BEGIN INFORMATION SUPPLIED
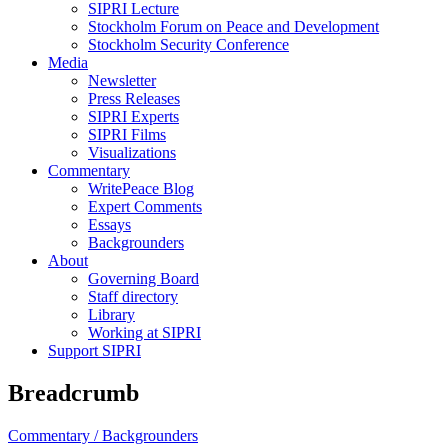
SIPRI Lecture
Stockholm Forum on Peace and Development
Stockholm Security Conference
Media
Newsletter
Press Releases
SIPRI Experts
SIPRI Films
Visualizations
Commentary
WritePeace Blog
Expert Comments
Essays
Backgrounders
About
Governing Board
Staff directory
Library
Working at SIPRI
Support SIPRI
Breadcrumb
Commentary /
Backgrounders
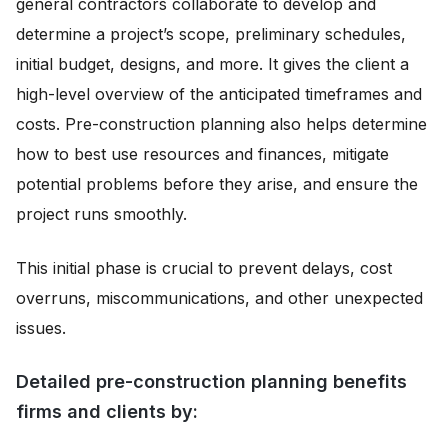
general contractors collaborate to develop and
determine a project’s scope, preliminary schedules,
initial budget, designs, and more. It gives the client a
high-level overview of the anticipated timeframes and
costs. Pre-construction planning also helps determine
how to best use resources and finances, mitigate
potential problems before they arise, and ensure the
project runs smoothly.
This initial phase is crucial to prevent delays, cost
overruns, miscommunications, and other unexpected
issues.
Detailed pre-construction planning benefits
firms and clients by:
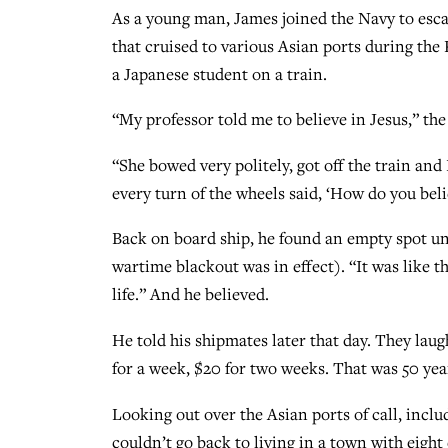
As a young man, James joined the Navy to esca
that cruised to various Asian ports during th
a Japanese student on a train.
“My professor told me to believe in Jesus,” th
“She bowed very politely, got off the train and 
every turn of the wheels said, ‘How do you bel
Back on board ship, he found an empty spot und
wartime blackout was in effect). “It was like t
life.” And he believed.
He told his shipmates later that day. They lau
for a week, $20 for two weeks. That was 50 yea
Looking out over the Asian ports of call, inclu
couldn’t go back to living in a town with eigh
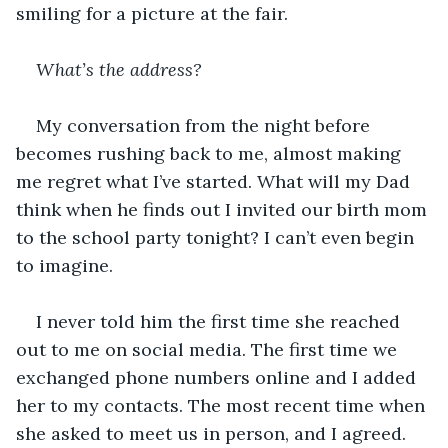
smiling for a picture at the fair.
What’s the address?
My conversation from the night before 
becomes rushing back to me, almost making 
me regret what I’ve started. What will my Dad 
think when he finds out I invited our birth mom 
to the school party tonight? I can’t even begin 
to imagine.
I never told him the first time she reached 
out to me on social media. The first time we 
exchanged phone numbers online and I added 
her to my contacts. The most recent time when 
she asked to meet us in person, and I agreed.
END INFORMATION SUPPLIED
ACTIVITY
Give back every record exactly. Omit the pictures.

EXPECTED ANSWER
SIPRI Lecture
Stockholm Forum on Peace and Development
Stockholm Security Conference
Media
Newsletter
Press Releases
SIPRI Experts
SIPRI Films
Visualizations
Commentary
WritePeace Blog
Expert Comments
Essays
Backgrounders
About
Governing Board
Staff directory
Library
Working at SIPRI
Support SIPRI
Breadcrumb
Commentary /
Backgrounders
general contractors collaborate to develop and
determine a project’s scope, preliminary schedules,
initial budget, designs, and more. It gives the client a
high-level overview of the anticipated timeframes and
costs. Pre-construction planning also helps determine
how to best use resources and finances, mitigate
potential problems before they arise, and ensure the
project runs smoothly.
This initial phase is crucial to prevent delays, cost
overruns, miscommunications, and other unexpected
issues.
Detailed pre-construction planning benefits
firms and clients by:
As a young man, James joined the Navy to esca
that cruised to various Asian ports during th
a Japanese student on a train.
“My professor told me to believe in Jesus,” th
“She bowed very politely, got off the train and 
every turn of the wheels said, ‘How do you bel
Back on board ship, he found an empty spot und
wartime blackout was in effect). “It was like t
life.” And he believed.
He told his shipmates later that day. They lau
for a week, $20 for two weeks. That was 50 yea
Looking out over the Asian ports of call, inclu
couldn’t go back to living in a town with eigh
smiling for a picture at the fair.
What’s the address?
My conversation from the night before 
becomes rushing back to me, almost making 
me regret what I’ve started. What will my Dad 
think when he finds out I invited our birth mom 
to the school party tonight? I can’t even begin 
to imagine.
I never told him the first time she reached 
out to me on social media. The first time we 
exchanged phone numbers online and I added 
her to my contacts. The most recent time when 
she asked to meet us in person, and I agreed.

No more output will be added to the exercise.